Ayudado por Zaid, un esclavo negro que le obedecía ciegamente como un perro y que para mayor suerte era mudo, narcotizó y secuestró a los jóvenes amantes, trasladando sus cuerpos desmayados a un subterráneo escondido en la torre del castillo del cual muy pocos tenían noticia. Se accedía a él bajando unas pendientes y ruinosas escaleras que conducían a una reducida estancia, húmeda y oscura. Allí, una de aquellas paredes mohosas se abría, manejando un resorte hábilmente ocultado, dando paso a una celda maloliente y repugnante. Frente a frente, contra dos de los muros del lugar, depositó los cuerpos de los amantes, ambos sujetos con cadenas y atormentados con mordazas de madera.
Los dos jóvenes estuvieron mucho tiempo sufriendo el horroroso martirio de contemplarse en aquella situación de la cual no podían librarse. Mientras, el Señor de Andrade en vano intentaba dar con el paradero de su querido paje y de la doncella de su mujer, pero con el paso de los días fue haciendo caso a las habladurías del pueblo y creyendo que habían huído juntos.
Al cabo de los meses, una mañana ya de verano llevaron al Pazo de la Villa a Pero Lopez malherido. Había tenido una pelea con un escudero a causa de cierta hazaña que hiciera la moza de éste. Y cuando el Conde fue a verle a su lecho de muerte, escuchó del alcaide la confesión de su espantoso crimen, cuyos remordimientos le aterrorizaban en esa hora fatal de su vida: “Señor, os pido perdón. Fui yo quien, por envidia y genio, enojado por el desprecio de Elvira, encerré en el subterráneo de la torre a ella y a vuestro paje Mauro… Mi intención no era acabar con sus vidas, sino vengar mi corazón roto causando un profundo sufrimiento a los amantes. El esclavo negro les llevaba de comer, hasta que un día Mauro logró librarse de las cadenas y le atizó con el hierro dejándole malherido. Pero mientas el rapaz acudía a liberar a Elvira, el fiel Zaib se arrastró hasta llegar a la poterna y, aunque cayó muerto a la entrada del calabozo, tuvo tiempo de cerrar el muro impidiendo la salida de los jóvenes. Al cabo de las horas, cuando lo eche de menos, baje al subterráneo y encontré al negro muerto, con la cabeza destrozada y ensangrentada… ¡Cogí miedo, Señor!, comprendí lo que había sucedido y no me atreví a descorrer el muro nunca más, ¡y los infelices murieron de hambre!
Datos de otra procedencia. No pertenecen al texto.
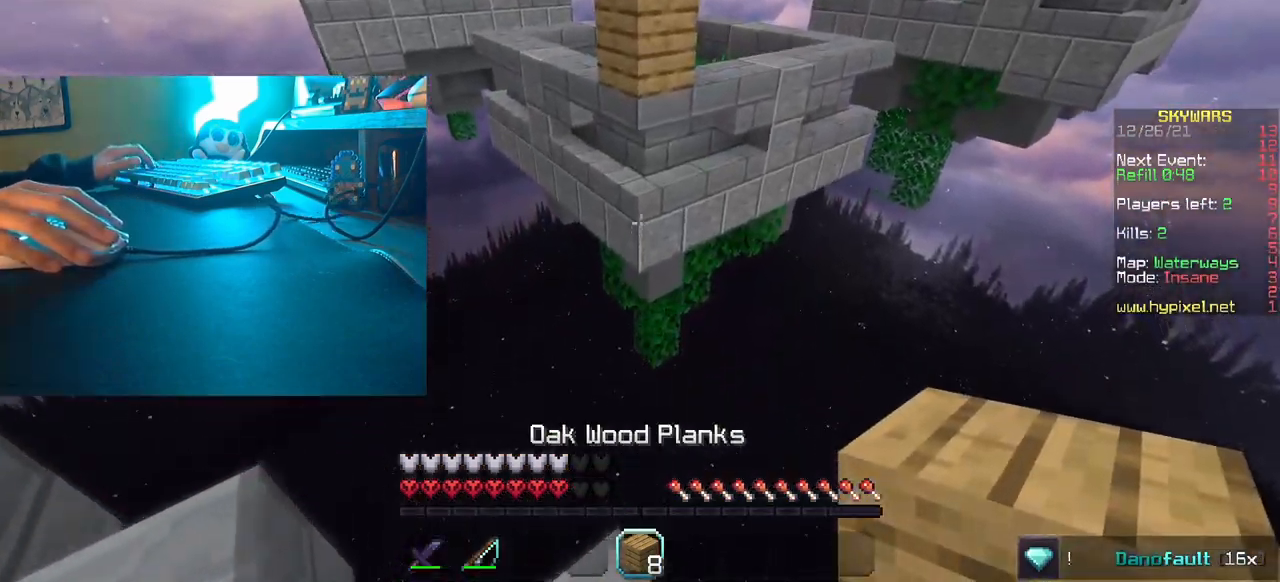
{"keys": ["w"], "mouse": [], "events": []}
Ante tan espantoso relato, el Señor de Andrade enterró su daga en el pecho del asesino de su hijo, arrancándole la poca vida que le restaba. Luego corrió al subterráneo del castillo, vertiendo lágrimas de desesperación y allí descubrió los cuerpos de los dos amantes, que se encontraban juntos en un abrazo de eterna despedida.
Después que les hizo un entierro casi regio en la Villa, el Conde se encerró en su castillo y pasó llorando los días que le quedaron de vida, a aquel hijo querido, muerto tan joven y de un modo tan horroroso.